*** Data section Section Begins ***

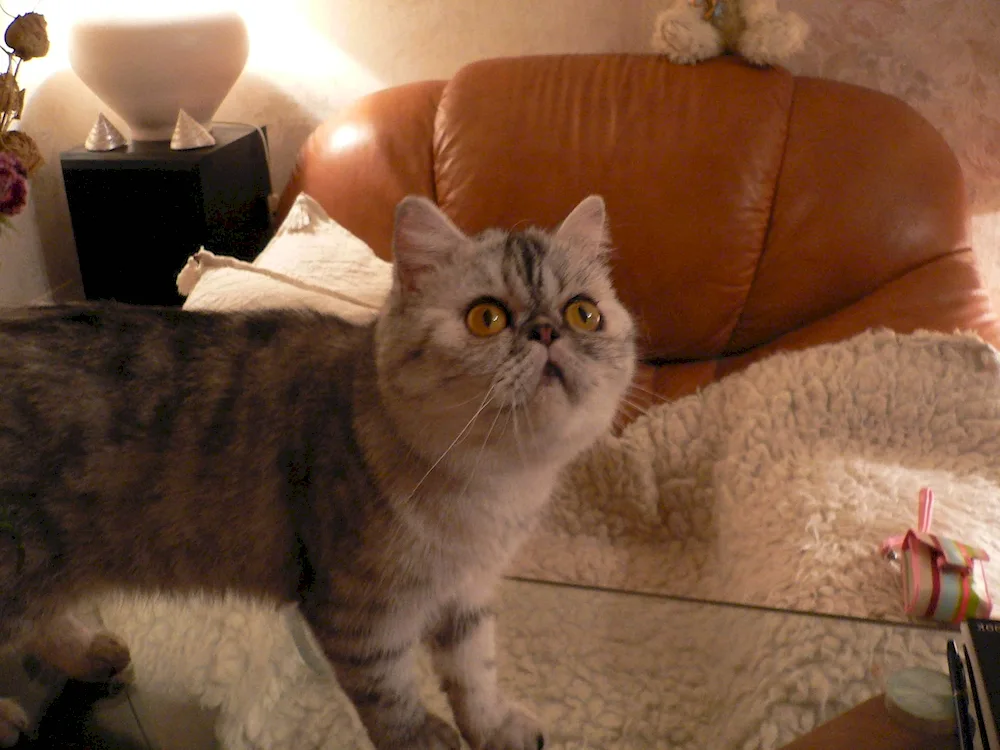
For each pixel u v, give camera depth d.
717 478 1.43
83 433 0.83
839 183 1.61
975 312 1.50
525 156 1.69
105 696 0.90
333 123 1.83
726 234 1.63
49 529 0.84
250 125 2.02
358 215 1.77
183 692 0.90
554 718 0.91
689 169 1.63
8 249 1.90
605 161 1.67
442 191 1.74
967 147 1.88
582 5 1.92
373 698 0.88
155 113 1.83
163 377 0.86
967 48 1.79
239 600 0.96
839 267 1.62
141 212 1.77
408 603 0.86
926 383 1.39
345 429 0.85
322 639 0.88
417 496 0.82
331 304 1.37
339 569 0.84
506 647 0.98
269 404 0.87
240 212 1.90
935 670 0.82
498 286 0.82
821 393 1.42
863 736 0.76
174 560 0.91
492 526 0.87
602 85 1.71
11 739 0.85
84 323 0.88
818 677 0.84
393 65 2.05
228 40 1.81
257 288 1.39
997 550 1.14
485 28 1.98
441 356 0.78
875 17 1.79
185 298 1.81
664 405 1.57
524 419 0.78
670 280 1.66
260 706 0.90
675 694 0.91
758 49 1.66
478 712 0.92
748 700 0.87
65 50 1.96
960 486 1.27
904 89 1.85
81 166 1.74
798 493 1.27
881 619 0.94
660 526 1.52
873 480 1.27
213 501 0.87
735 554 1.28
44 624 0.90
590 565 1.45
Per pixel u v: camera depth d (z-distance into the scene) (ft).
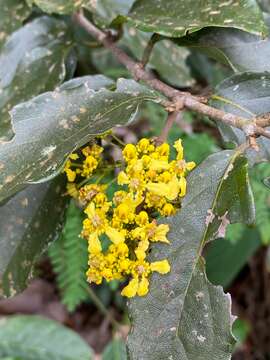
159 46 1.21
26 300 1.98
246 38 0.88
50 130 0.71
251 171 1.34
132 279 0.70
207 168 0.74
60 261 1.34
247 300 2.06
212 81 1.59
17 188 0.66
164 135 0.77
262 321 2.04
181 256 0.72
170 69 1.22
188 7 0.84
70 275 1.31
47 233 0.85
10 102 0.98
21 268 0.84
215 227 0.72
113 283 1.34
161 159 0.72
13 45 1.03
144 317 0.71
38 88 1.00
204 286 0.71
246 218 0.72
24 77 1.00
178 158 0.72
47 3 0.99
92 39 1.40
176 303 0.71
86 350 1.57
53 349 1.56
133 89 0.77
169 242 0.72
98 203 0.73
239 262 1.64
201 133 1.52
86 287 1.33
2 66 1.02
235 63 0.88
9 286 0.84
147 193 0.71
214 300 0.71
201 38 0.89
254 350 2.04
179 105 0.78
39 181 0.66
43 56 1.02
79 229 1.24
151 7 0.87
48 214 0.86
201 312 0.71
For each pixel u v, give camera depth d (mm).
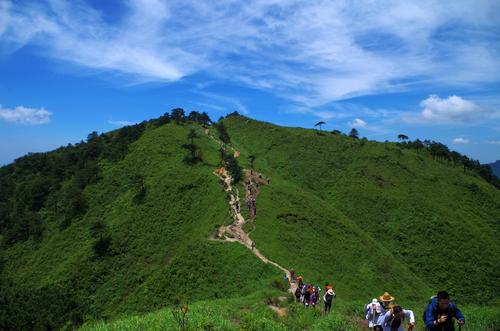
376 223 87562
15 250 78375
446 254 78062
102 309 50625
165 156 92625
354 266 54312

*** Data section Section Ends ***
*** Data section Section Begins ***

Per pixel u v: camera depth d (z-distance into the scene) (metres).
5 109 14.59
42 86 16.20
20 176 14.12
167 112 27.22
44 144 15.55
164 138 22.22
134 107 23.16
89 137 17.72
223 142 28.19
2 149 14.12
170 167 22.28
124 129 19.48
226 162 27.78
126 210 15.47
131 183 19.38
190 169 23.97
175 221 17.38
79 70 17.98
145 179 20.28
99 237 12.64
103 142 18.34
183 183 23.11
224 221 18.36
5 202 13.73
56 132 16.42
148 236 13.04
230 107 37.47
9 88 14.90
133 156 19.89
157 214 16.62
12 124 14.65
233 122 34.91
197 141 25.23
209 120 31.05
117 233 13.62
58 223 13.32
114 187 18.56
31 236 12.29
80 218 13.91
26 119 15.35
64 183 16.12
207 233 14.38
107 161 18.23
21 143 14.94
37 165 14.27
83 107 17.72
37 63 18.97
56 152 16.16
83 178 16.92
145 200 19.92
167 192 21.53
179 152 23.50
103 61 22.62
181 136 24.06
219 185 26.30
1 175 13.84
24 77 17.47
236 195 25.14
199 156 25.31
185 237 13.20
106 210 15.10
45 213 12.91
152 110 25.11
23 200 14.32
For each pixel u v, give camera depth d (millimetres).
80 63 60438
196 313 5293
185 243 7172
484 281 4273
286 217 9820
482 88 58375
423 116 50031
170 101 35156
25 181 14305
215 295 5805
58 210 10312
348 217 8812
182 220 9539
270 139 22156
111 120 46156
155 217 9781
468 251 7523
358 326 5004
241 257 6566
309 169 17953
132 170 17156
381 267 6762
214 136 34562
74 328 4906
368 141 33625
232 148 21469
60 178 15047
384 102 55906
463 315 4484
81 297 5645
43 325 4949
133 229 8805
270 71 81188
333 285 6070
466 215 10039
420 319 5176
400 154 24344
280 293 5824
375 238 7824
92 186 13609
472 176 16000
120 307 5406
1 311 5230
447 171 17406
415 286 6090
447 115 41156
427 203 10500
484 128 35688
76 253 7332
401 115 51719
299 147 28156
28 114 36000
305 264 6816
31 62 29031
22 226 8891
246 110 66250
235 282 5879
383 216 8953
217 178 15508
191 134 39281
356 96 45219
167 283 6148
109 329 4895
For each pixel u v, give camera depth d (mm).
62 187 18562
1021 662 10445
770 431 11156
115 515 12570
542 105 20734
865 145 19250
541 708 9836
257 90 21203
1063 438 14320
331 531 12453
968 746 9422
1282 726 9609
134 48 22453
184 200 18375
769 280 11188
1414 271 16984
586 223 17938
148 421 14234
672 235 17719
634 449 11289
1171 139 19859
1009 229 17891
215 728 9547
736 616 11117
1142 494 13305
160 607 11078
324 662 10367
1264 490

*** Data section Section Ends ***

Write out exactly the lines that fall from the line with "117 233 13.62" to the line with "185 237 13.20" in the records above, keeping both ends.

Finished task:
117 233 13.62
58 223 13.32
114 187 18.56
31 236 12.29
80 218 13.91
26 119 15.35
64 183 16.12
207 233 14.38
107 161 18.23
21 143 14.94
37 165 14.27
83 107 17.72
37 63 18.97
56 152 16.16
83 178 16.92
145 200 19.92
167 192 21.53
179 152 23.50
103 61 22.62
181 136 24.06
219 185 26.30
1 175 13.84
24 77 17.47
236 195 25.14
199 156 25.31
185 237 13.20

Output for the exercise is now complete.